Ci sono però anche le storie delle acque salvate, di fiumi fortemente inquinati che però stanno riacquisendo uno stato migliore grazie a politiche attente di salvaguardia e recupero ambientale, attuate dalle amministrazioni di concerto con le associazioni e gli enti privati. Sono le esperienze nate con i Contratti di fiume in Lombardia, sul Lambro e l’Olona, o sulla Bormida al confine tra Piemonte e Liguria, dove il fiume dopo anni di sversamenti e inquinamento oggi ricomincia a vivere o gli interventi di riqualificazione fluviale sul Cherio, in provincia di Bergamo.

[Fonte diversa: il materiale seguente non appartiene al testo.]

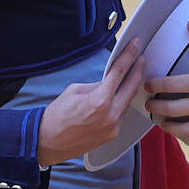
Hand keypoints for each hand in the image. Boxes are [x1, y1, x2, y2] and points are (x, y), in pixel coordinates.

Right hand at [37, 39, 143, 164]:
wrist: (49, 142)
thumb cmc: (57, 117)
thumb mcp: (74, 91)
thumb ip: (96, 84)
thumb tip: (109, 81)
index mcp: (100, 101)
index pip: (120, 71)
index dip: (129, 55)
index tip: (135, 45)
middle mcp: (110, 115)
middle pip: (132, 86)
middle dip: (138, 70)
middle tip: (140, 58)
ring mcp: (113, 127)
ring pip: (128, 101)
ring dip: (130, 87)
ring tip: (130, 76)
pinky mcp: (113, 134)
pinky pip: (122, 114)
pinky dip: (122, 103)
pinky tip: (118, 96)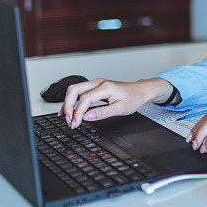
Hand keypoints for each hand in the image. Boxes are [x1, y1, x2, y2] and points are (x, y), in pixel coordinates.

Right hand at [59, 77, 173, 127]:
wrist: (140, 91)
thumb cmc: (133, 98)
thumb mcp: (121, 108)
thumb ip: (102, 113)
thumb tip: (86, 117)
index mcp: (105, 87)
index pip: (84, 99)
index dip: (77, 113)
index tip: (75, 123)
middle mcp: (99, 83)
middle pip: (74, 90)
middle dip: (67, 106)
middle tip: (68, 120)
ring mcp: (96, 84)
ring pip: (74, 90)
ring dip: (68, 103)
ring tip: (66, 117)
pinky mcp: (95, 87)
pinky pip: (79, 92)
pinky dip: (72, 101)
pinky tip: (69, 110)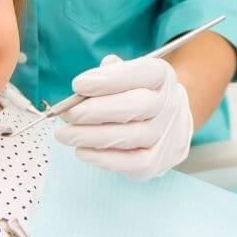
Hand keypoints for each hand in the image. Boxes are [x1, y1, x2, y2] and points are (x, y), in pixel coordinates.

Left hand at [54, 54, 193, 180]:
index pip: (142, 73)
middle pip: (136, 106)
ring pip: (130, 137)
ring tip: (65, 134)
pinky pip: (132, 163)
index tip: (78, 85)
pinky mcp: (158, 162)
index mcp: (162, 75)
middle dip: (95, 111)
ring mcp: (167, 135)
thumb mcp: (129, 74)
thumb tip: (84, 87)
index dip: (108, 79)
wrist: (170, 122)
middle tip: (67, 113)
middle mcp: (170, 104)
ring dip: (92, 136)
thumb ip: (109, 73)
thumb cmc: (139, 93)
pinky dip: (104, 159)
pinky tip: (82, 151)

“Abbiamo voluto raccontare le storie positive – ha aggiunto Zampetti – perché siano di stimolo per mettere in campo una seria politica di recupero e di tutela dei fiumi, delle falde e delle acque. Serve però la volontà politica perché una corretta gestione della risorsa idrica deve prevedere azioni e strumenti precisi: piani che coinvolgano, tutti gli attori interessati e perseguano l’obiettivo di ridurre i prelievi e i carchi inquinanti; un’azione diffusa di riqualificazione dei corsi d’acqua e rinaturalizzazione delle sponde; fermare i numerosi scarichi industriali e civili che ancora oggi inquinano la risorsa idrica e realizzare la bonifica delle faldecontaminate. Occorre, infine, applicare strumenti di partecipazione adeguati come i Contratti di Fiume, che, come dimostrano le esperienze già attuate, consentono di coniugare la qualità dei corpi idrici con la mitigazione del rischio e lo sviluppo socio economico delle comunità locali.”